There will be budgets for those nations still using money. They will have to contend with that on their own. For countries using Copiosis, budgets are irrelevant as there are no costs or revenues to balance or manage. National debts will have to be negotiated out of existence.

A Copiosis nation could offer its surplus production and trade other products and services in return for settling money-based debt. That’s one idea. We’re sure others will come up with productive alternatives once enough people want Copiosis. We’re confident in humanity.
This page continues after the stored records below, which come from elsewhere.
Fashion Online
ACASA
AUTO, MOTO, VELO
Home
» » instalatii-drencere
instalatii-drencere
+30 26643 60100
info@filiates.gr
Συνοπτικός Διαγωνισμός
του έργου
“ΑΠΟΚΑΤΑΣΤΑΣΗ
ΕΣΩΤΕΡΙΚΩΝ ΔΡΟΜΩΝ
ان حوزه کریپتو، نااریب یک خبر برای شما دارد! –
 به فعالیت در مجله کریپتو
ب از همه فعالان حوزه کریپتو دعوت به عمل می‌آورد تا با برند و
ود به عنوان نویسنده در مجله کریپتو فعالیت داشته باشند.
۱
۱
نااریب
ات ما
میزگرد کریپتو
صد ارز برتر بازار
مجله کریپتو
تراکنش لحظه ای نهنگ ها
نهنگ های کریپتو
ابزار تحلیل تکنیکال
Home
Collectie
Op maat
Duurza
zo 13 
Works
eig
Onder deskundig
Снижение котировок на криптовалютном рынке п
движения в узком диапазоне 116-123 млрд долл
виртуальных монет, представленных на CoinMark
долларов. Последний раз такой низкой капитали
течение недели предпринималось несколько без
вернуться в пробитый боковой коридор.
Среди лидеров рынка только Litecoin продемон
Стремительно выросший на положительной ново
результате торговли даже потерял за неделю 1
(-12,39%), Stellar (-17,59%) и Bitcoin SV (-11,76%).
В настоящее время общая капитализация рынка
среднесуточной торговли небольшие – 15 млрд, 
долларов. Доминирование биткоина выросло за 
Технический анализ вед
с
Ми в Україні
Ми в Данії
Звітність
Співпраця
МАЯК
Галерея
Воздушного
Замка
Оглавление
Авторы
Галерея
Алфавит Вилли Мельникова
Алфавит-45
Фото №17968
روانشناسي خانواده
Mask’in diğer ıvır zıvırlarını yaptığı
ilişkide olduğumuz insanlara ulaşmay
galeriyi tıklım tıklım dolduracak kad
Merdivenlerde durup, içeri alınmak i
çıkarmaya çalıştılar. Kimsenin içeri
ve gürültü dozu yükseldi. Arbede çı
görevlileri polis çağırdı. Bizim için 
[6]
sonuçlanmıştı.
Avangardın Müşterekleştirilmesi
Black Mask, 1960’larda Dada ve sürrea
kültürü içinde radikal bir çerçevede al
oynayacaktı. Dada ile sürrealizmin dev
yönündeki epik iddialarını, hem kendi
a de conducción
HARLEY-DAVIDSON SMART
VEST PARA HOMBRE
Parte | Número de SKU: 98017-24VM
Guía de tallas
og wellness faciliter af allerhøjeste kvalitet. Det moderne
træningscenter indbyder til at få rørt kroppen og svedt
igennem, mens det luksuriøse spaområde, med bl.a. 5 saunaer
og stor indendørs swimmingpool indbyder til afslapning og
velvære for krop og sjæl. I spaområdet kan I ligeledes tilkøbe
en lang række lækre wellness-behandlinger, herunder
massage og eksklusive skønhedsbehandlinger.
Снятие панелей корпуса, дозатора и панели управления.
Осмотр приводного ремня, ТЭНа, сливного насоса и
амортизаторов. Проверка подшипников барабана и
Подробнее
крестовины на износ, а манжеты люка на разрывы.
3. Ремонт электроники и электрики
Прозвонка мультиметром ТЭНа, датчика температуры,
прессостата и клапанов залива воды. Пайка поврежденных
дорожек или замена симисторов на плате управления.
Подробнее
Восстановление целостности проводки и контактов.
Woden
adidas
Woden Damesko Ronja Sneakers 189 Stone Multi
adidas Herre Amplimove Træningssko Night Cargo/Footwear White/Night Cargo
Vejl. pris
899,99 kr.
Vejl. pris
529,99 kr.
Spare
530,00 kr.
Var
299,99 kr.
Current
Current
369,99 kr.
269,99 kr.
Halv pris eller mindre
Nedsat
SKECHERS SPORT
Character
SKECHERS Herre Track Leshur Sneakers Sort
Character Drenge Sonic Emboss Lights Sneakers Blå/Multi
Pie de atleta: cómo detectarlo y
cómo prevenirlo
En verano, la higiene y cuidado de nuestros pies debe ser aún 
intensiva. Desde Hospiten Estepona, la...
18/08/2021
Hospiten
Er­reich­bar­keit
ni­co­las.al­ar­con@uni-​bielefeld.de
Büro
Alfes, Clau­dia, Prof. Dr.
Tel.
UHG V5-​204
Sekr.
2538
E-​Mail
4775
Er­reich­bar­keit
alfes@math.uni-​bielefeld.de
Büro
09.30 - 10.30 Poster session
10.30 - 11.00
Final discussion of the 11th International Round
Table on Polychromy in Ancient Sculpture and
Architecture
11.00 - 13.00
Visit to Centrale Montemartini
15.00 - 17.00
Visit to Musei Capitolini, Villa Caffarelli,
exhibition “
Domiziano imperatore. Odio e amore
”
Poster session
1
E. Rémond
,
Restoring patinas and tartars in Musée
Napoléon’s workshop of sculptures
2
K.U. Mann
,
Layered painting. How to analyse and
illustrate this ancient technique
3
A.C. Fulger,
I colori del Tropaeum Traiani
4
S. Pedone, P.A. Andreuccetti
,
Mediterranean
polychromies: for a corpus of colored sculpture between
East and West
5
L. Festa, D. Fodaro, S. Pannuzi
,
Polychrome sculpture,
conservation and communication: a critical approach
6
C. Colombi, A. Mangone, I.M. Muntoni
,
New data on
Government organizations lose all their power. Government employees, from supreme court judges all the way to the office clerk in the General Services Administration, all become individual producers. So the work of these agencies do will likely continue and it will all get better or disappear depending on people’s passions. Free of political meddling and power wrangling, it will be interesting to see how much better such services can get.

Elected officials may have a lot of mental and emotional struggle as they figure out what they will do going forward. But they all must face this point someday when they retire. Most former heads of state, once they are not that anymore, will figure out what to do. If they can do it, all the rest of them can too. These people are all smart, capable leaders. They will not starve, go homeless or anything else. Instead, we expect they will thrive.